Task item:
Only the lines from the one that contains "persiste et nous" through the last line of the records should appear, each printed exactly as it is.

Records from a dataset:

☆ ☆ ☆ ☆ ☆ ☆ ☆

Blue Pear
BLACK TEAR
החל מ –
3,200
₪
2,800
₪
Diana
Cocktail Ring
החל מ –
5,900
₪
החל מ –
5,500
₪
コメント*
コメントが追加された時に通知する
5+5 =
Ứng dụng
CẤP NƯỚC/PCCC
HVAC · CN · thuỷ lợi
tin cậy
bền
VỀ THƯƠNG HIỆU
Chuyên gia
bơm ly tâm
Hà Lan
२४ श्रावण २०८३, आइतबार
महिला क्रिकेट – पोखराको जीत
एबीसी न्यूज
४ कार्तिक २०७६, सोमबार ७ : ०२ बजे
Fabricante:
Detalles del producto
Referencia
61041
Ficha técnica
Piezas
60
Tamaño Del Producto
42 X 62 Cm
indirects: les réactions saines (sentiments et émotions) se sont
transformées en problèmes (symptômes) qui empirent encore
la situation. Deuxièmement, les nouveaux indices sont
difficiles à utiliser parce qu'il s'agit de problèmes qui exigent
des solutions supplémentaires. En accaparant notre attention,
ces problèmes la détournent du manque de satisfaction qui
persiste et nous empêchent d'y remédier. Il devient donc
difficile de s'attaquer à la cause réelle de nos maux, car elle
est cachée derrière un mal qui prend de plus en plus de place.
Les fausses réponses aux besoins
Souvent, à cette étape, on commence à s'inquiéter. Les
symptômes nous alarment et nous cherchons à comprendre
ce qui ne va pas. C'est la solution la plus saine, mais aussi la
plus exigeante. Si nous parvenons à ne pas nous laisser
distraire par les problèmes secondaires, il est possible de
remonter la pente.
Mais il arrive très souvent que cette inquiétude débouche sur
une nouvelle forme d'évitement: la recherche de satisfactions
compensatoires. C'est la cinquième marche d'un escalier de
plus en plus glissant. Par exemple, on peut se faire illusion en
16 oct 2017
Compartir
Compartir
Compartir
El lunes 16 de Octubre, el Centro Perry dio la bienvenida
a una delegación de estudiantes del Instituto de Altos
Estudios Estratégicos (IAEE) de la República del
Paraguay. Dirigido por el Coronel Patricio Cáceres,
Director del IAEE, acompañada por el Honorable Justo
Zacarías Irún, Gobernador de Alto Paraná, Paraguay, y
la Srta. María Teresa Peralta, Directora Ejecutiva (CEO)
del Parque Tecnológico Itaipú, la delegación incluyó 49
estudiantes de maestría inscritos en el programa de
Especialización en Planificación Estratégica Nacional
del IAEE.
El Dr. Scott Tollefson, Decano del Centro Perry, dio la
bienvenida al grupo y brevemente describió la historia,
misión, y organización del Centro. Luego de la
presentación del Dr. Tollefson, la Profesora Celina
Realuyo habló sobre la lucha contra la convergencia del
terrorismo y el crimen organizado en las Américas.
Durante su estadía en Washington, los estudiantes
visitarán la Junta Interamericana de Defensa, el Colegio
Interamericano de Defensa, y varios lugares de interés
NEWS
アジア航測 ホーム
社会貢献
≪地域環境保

☆ ☆ ☆ ☆ ☆ ☆ ☆

Output below:
persiste et nous empêchent d'y remédier. Il devient donc
difficile de s'attaquer à la cause réelle de nos maux, car elle
est cachée derrière un mal qui prend de plus en plus de place.
Les fausses réponses aux besoins
Souvent, à cette étape, on commence à s'inquiéter. Les
symptômes nous alarment et nous cherchons à comprendre
ce qui ne va pas. C'est la solution la plus saine, mais aussi la
plus exigeante. Si nous parvenons à ne pas nous laisser
distraire par les problèmes secondaires, il est possible de
remonter la pente.
Mais il arrive très souvent que cette inquiétude débouche sur
une nouvelle forme d'évitement: la recherche de satisfactions
compensatoires. C'est la cinquième marche d'un escalier de
plus en plus glissant. Par exemple, on peut se faire illusion en
16 oct 2017
Compartir
Compartir
Compartir
El lunes 16 de Octubre, el Centro Perry dio la bienvenida
a una delegación de estudiantes del Instituto de Altos
Estudios Estratégicos (IAEE) de la República del
Paraguay. Dirigido por el Coronel Patricio Cáceres,
Director del IAEE, acompañada por el Honorable Justo
Zacarías Irún, Gobernador de Alto Paraná, Paraguay, y
la Srta. María Teresa Peralta, Directora Ejecutiva (CEO)
del Parque Tecnológico Itaipú, la delegación incluyó 49
estudiantes de maestría inscritos en el programa de
Especialización en Planificación Estratégica Nacional
del IAEE.
El Dr. Scott Tollefson, Decano del Centro Perry, dio la
bienvenida al grupo y brevemente describió la historia,
misión, y organización del Centro. Luego de la
presentación del Dr. Tollefson, la Profesora Celina
Realuyo habló sobre la lucha contra la convergencia del
terrorismo y el crimen organizado en las Américas.
Durante su estadía en Washington, los estudiantes
visitarán la Junta Interamericana de Defensa, el Colegio
Interamericano de Defensa, y varios lugares de interés
NEWS
アジア航測 ホーム
社会貢献
≪地域環境保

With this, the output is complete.